*PAGE EXCERPT*
Improve workflow around saving and loading fitted models #4687

twiecki · 2021-05-12T06:49:36Z

After talking to users who are trying to deploy models, one thing that commonly comes up is that it's cumbersome to do so. One reason is that it's hard to fit a PyMC3 model, save it, and then load it in later for doing predictions, like scikit-learn allows to do.

Fortunately, there exist two packages that already have implemented this on top of PyMC3:

https://github.com/parsing-science/pymc3_models by @parsing-science
https://github.com/pymc-learn/pymc-learn by @Emaasit
where pymc-learn looks like a fork of pymc3_models with some extensions and more models.

I think these already do most of what we need here, but both of the packages seem abandoned. There are a few options I can see and would like to get opinions on:

We could fork one of these packages and continue to support them (probably pymc-learn because it has more).
We could just take the base-class (https://github.com/pymc-learn/pymc-learn/blob/master/pmlearn/base.py#L18) and add it to PyMC3.
Take just the base-class (https://github.com/pymc-learn/pymc-learn/blob/master/pmlearn/base.py#L18) and add it to another dedicated package.

I'm leaning towards the second option because I don't think users really need a model zoo but just a nice API for their own models to load and save+predict. It's also easier to maintain. I also think this should be core PyMC3 functionality and it's not a lot of code (hence not option 3).

The only downside to 2 I see is that it would add scikit-learn as a dependency because we inherit from sklearn.base.BaseEstimator (https://github.com/scikit-learn/scikit-learn/blob/main/sklearn/base.py#L142). Mostly this adds repr features which can be nice, but maybe they are also not really required. We could either not inherit from BaseEstimator and save the dependency, or make the dependency optional.

The text was updated successfully, but these errors were encountered:

ricardoV94 · 2021-05-12T06:58:03Z

Just in case this sounds relevant: one feature I often wish was there was a method to automatically load saved traces if they are available but (re)sample and save the new traces if they are not, or if the model or data has changed since the last time it was sampled.

Emaasit · 2021-05-12T07:08:09Z

@twiecki I had taken a long hiatus to focus on personal mental health.

This is a timely git issue because I am back and currently working on upgrading pymc-learn to the latest version of PyMC3.

twiecki · 2021-05-12T07:12:26Z

@Emaasit Always an important thing to prioritize, good to have you back.

Good to hear you plan to get back to pymc-learn. This definitely is relevant for this discussion. What are your thoughts in merging the base-class upstream (i.e. into PyMC3) and then pymc-learn could inherit from that and provide the model-zoo (which I do think is very useful).

*WORK TASK A*
Reproduce word for word the section of the PyMC3 issue thread that begins at "Take just the" and stops after "not option 3).".
*WORK TASK B*
Extend the PyMC3 issue thread on saving and loading fitted models by writing what follows its final comment.

Images with keypoint coordinates
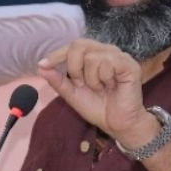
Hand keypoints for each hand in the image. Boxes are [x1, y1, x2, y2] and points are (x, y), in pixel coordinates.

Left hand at [38, 39, 158, 146]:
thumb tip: (41, 67)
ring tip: (100, 88)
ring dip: (91, 78)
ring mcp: (119, 57)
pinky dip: (104, 78)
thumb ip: (58, 81)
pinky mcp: (129, 65)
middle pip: (79, 45)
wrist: (117, 125)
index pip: (73, 46)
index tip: (43, 64)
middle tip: (81, 84)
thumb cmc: (98, 108)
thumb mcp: (72, 94)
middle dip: (74, 67)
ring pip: (92, 57)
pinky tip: (111, 86)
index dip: (57, 54)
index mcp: (94, 55)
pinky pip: (108, 63)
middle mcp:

*EXERCISE RESPONSE A*
Take just the base-class (https://github.com/pymc-learn/pymc-learn/blob/master/pmlearn/base.py#L18) and add it to another dedicated package.

I'm leaning towards the second option because I don't think users really need a model zoo but just a nice API for their own models to load and save+predict. It's also easier to maintain. I also think this should be core PyMC3 functionality and it's not a lot of code (hence not option 3).

*EXERCISE RESPONSE B*
Emaasit · 2021-05-12T07:23:19Z

@twiecki Yes, I like that idea. That will enable pymc-learn to focus on its original goal of providing a collection of the most commonly known models (i.e. a model zoo).

... focuses on bringing probabilistic machine learning to non-specialists

parsing-science · 2021-05-12T13:05:32Z

@twiecki: I haven't been working on pymc3-models because I haven't need to use it at work in the past few years. You're welcome to fork or use anything in the repo!

twiecki · 2021-05-12T13:30:03Z

Just had a nice conversation with @junpenglao about this. I think these features would be nice:

scikit-learn compatible (.fit(), .save(), .load(), .predict())
Inherit from pymc3.Model and require use to overwrite .build() method where model will be specified without requiring with context usage. This has the additional benefit of making it compatible with our existing API as well, so users can do with my_model: pm.sample() where my_model is created from the ModelBuilder.
We only need to save theInferenceData object (as netcdf), the model itself gets recreated via the class (at least until we can serialize aesara graphs, see Don't run merge optimization in ScalarInnerGraphOp.fgraph pytensor#406).
@aseyboldt came up with a handy configuration spec for models which we can also support (like configuring prior parameters), this config is a dict that can be stored as json in the InferenceData object
Inheriting from pm.Model allows for model composability where the user-model can be used inside of another with model: context (@lucianopaz has a nice example of this).

junpenglao · 2021-05-12T13:33:23Z

A bit more context re the discussion with @twiecki - we think that adding a wrapper in PyMC3 to support better saving a loading would be very useful. Tentatively it goes a bit like:
User work on their pymc3 model REPL style as usual, say:

X = ...
y = ...
with pm.Model() as model:
    beta = pm.Normal(...)
    sigma = pm.HalfCauchy(...)
    obs = pm.Normal("obs", X @ beta, sigma, observed=y)
    trace = pm.sample(...)

To use ModelBuilder, a slight rewrite from the user to overwrite the _build method:

class ModelBuilder(pm.Model):
    ...
    def build(self, *args, **kwargs):
        with self:
            self._build(*args, **kwargs)


class UserModel(ModelBuilder):
    def _build(self, X, y=None):
        beta = pm.Normal(...)
        sigma = pm.HalfCauchy(...)
        obs = pm.Normal("obs", X @ beta, sigma, observed=y)

my_model = UserModel()
my_model.build(X, y)
with my_model:
    pm.sample()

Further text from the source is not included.